03 março 2006

Ouvi o Rio Parar

Em setembro de 2005, publiquei este texto, no meu segundo dia de blog, quando ainda quase ninguém me visitava. Como normalmente acontece, ele foi ficando para trás, para trás, como o silêncio que ecoa numa tumba de alguém enterrado vivo.
Ressucito-o então aos meus queridos visitantes.

Ouvi o rio parar no instante exato que delineei seus contornos sobre aquela ponte. Ao redor, vi o beija-flor no ar, imobilizado, para vê-la cruzar para o outro lado do rio. Então, lambi o cheiro do mar distante ao imaginá-la nua na areia de nossa praia secreta. Quando me atrevi a andar e correr e buscar seus lábios e me afundar nos seus braços, tive que gritar para pode lhe conter beijar prender atar, na fração de meu pensamento.
" Sem mais verbos! Cem mil versos não vão me fazer parar! Quero invadir, possuir seu universo e naufragar na imensidão de seu olhar! "
Em meio a turba que invariavelmente cruza esse caminho, minhas palavras flanaram e pousaram na água podre desse rio morto, sem que seus ouvidos, atordoados por meu ego e distantes de meu eco, distinguissem qualquer som. Quando me dei conta de tudo e do nada, em meu sorrateiro instante de possessão, quis buscar seus gestos de amor a tão poucos passos da perdição.
" Como posso saciar meus braços e entregar meus olhos para te fazer pisar e me cegar de amor? "
Ainda dobrava a esquina quando entendi que já era tarde para nunca mais ser o que nunca fui e cedo demais para desistir de lhe esperar de novo noutro lugar. São Paulo é assim: muita solidão vivendo junto, muito amor disperso em vozes, em olhares que nunca mais cruzarão, em corpos que se tocam em tocas profundas, em trens velozes, para nunca mais convergirem no tempo e no espaço.
Espaço... seu espaço poderá ser preenchido por amor fugaz. Mas o tempo, ah o tempo... esse permitirá as saudades do que não vivemos. Eu e você, seguindo a vida, ignorantes de nossos amores, saudosos de um futuro que já passou, em muitas camas, em muitos braços que não nos pertencerão.
Aí, numa noite fria de garoa fina, cruzaremos apressados pela Paulista e teremos a vaga lembrança de um instante preso no tempo. Baixaremos nossos olhares, suspiraremos profundamente e voltaremos para nossas casas, para levar nosso cotidiano de amor prático, vazio de essência e carente de uma loucura qualquer numa ponte qualquer de uma cidade qualquer, sem mais versos, sem mil versos para nos fazer voltar.

12 comentários:

Moita disse...

Silvio

Texto sensacional, fez bem em reeditá-lo. Só um grande poeta como voce pra fracionar a destilaçao de tanto sentimento.

parabéns.

Caiê disse...

Essa é uma das razões por que abomino as grandes cidades. A multidão arrasta-nos, e nada faz parar essa vida a contra-relógio. Chego a pensar que a vida nem existe.

Anônimo disse...

"São Paulo é assim: muita solidão vivendo junto, muito amor disperso em vozes, em olhares que nunca mais cruzarão, em corpos que se tocam em tocas profundas, em trens velozes, para nunca mais convergirem no tempo e no espaço."

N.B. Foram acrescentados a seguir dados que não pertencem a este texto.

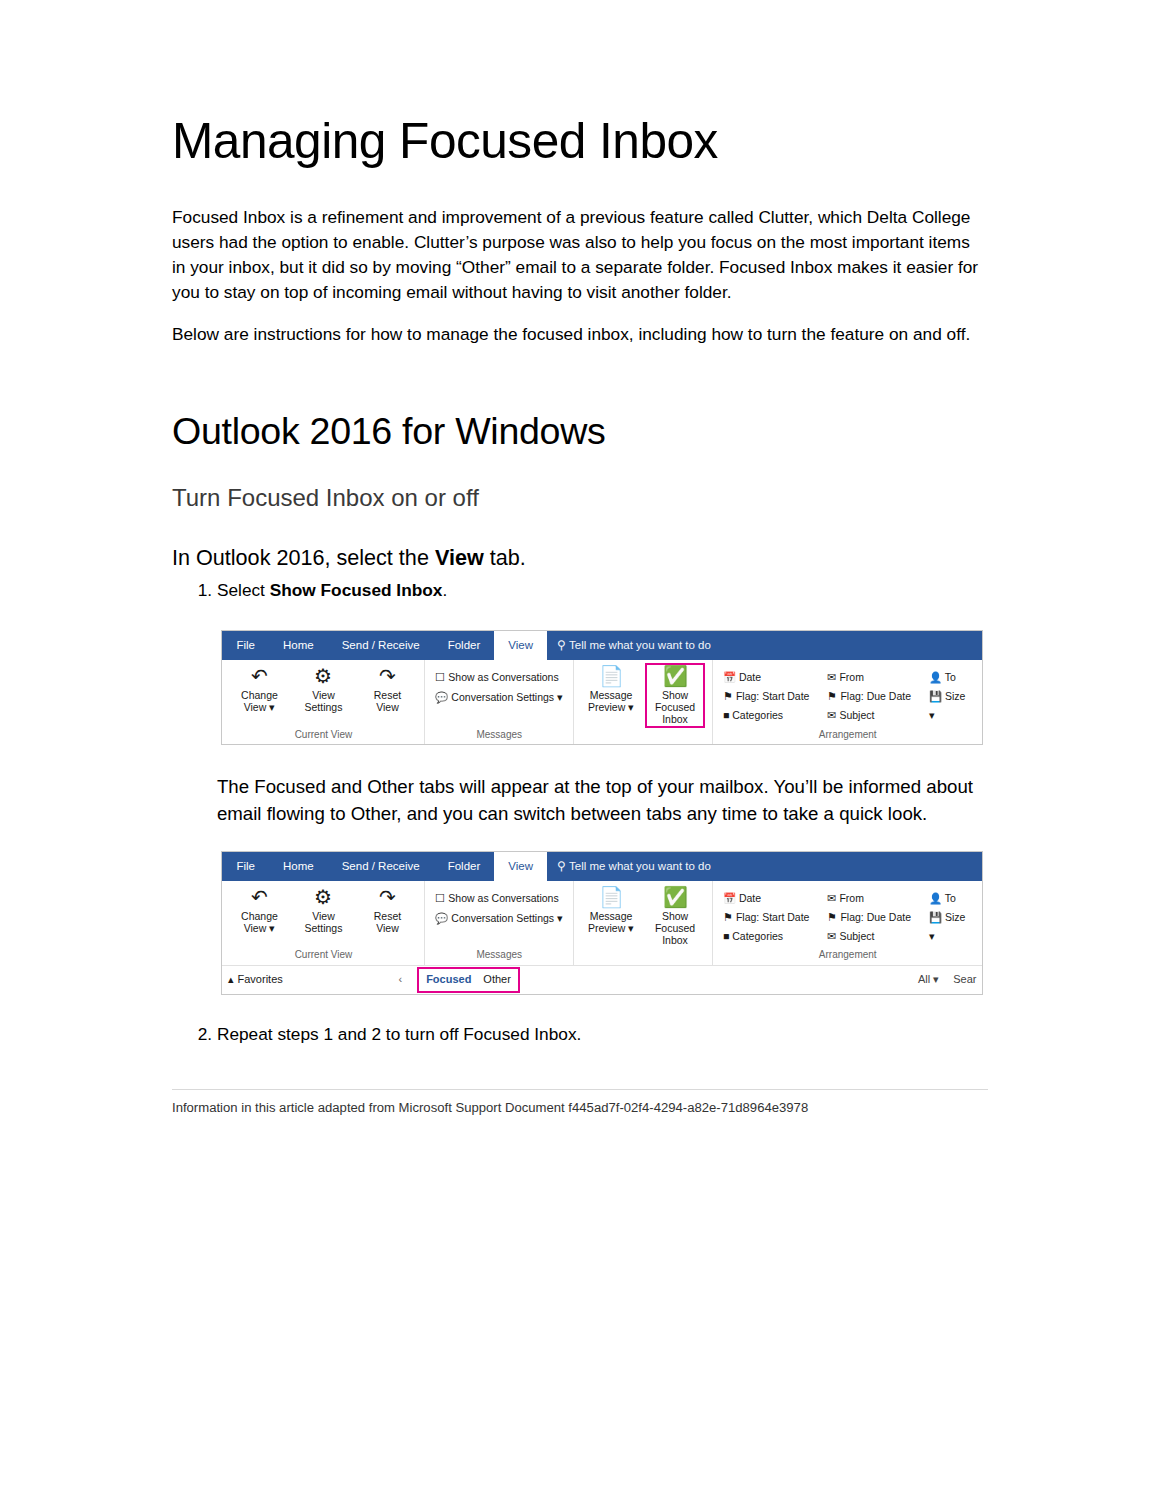Managing Focused Inbox
Focused Inbox is a refinement and improvement of a previous feature called Clutter, which Delta College users had the option to enable. Clutter’s purpose was also to help you focus on the most important items in your inbox, but it did so by moving “Other” email to a separate folder. Focused Inbox makes it easier for you to stay on top of incoming email without having to visit another folder.
Below are instructions for how to manage the focused inbox, including how to turn the feature on and off.
Outlook 2016 for Windows
Turn Focused Inbox on or off
In Outlook 2016, select the View tab.
Select Show Focused Inbox.
File
Home
Send / Receive
Folder
View
⚲ Tell me what you want to do
↶Change
View ▾
⚙View
Settings
↷Reset
View
Current View
☐ Show as Conversations 💬 Conversation Settings ▾
Messages
📄Message
Preview ▾
✅Show
Focused Inbox
📅 Date ✉ From 👤 To ⚑ Flag: Start Date ⚑ Flag: Due Date 💾 Size ■ Categories ✉ Subject ▾
Arrangement
The Focused and Other tabs will appear at the top of your mailbox. You’ll be informed about email flowing to Other, and you can switch between tabs any time to take a quick look.
File
Home
Send / Receive
Folder
View
⚲ Tell me what you want to do
↶Change
View ▾
⚙View
Settings
↷Reset
View
Current View
☐ Show as Conversations 💬 Conversation Settings ▾
Messages
📄Message
Preview ▾
✅Show
Focused Inbox
📅 Date ✉ From 👤 To ⚑ Flag: Start Date ⚑ Flag: Due Date 💾 Size ■ Categories ✉ Subject ▾
Arrangement
▴ Favorites
‹
Focused Other
All ▾Sear
Repeat steps 1 and 2 to turn off Focused Inbox.
Information in this article adapted from Microsoft Support Document f445ad7f-02f4-4294-a82e-71d8964e3978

"Eu e você, seguindo a vida, ignorantes de nossos amores, saudosos de um futuro que já passou, em muitas camas, em muitos braços que não nos pertencerão."

Ah, Paulista, ah caminhos, ah espa'cos! Ah, texto maravilhoso de encher os olhos...

Abra'cao!

RF

Anônimo disse...

Fez realmente muito bem em trazer de volta esse texto lindo!! Ah, a cidade... Odeio amá-la.

Roy Frenkiel disse...

Nao entendi muito bem a coincidencia, mas pra essas coisas de coincidencias eu sou lerdo mesmo :P Como digo la, eu tb ja ouvi o rio passar, mas qual dos posts coincide com esse? Virtualidade? hehe

Abrax!

RF

Angela Ursa disse...

Silvio, o ritmo acelerado é uma marca do paulistano mesmo. Beijos!

Anônimo disse...

Verdade! Nao tinha me dado conta
:-)

Abrax!

RF

Anônimo disse...

Gostei de estar aqui nesse teu rio verbal...
Abraço

Anônimo disse...

Muito bonito mesmo se nao conheço Sao Paulo.
Abraço.

Mauro Pereira da Silva disse...

Silvio, obrigado pela visita em meu site. Infelizmente os brasileiros tem uma tendência masoquista de só mostrar a miséria. Existem problemas em todos os países do mundo, mas os cidadãos tem um senso de decÇencia muito grande, o que não é nosso caso. Parece que gostamos de só mostrar o horror, o grotesco, a baixaria, e o lixo. Realmente não conheço RS, só cheguei até Florianapolis, mas pretendo um dia conhecer. Abraço cordial.

Anônimo disse...

Caro Silvio:

Muito bem , São Paulo é com certeza a cidade mais amada e odiado do planeta, no meu caso moro do lado e vez ou outra trabalho por lá...amo a cidade, mas as vezes ela me esgota..

Abçs

Marcos
www.gotasdefel.blig.ig.com.br

Anônimo disse...

Oi, Sílvio, Voltei depois de 2 meses de muita doideira. Estive pouquíssimo por aqui, por falta absoluta de tempo. Foi um caos a minha vida, nem calcula.
Qto a SP, mal conheço. Só estive lá por 2x e a trabalho. Fiquei confusa e perdida com o rítmo, esse encontro desencontrado de pessoas lotando as ruas, esses olhares que não olham quem está à frente. Gosto de cidade grande, mas preciso ver montanhas, passar na beira do mar, olhar o horizonte onde a água se encontra com o céu. Um momento de paz, sentando num quiosque pra beber uma água de côco é fundamental para mim. Talvez por isso eu jamais consiga me imaginar morando em Sampa. Mas vc é como Caetano: consegue fazer poesia até com a garoa. Muito lindo o que escreveu.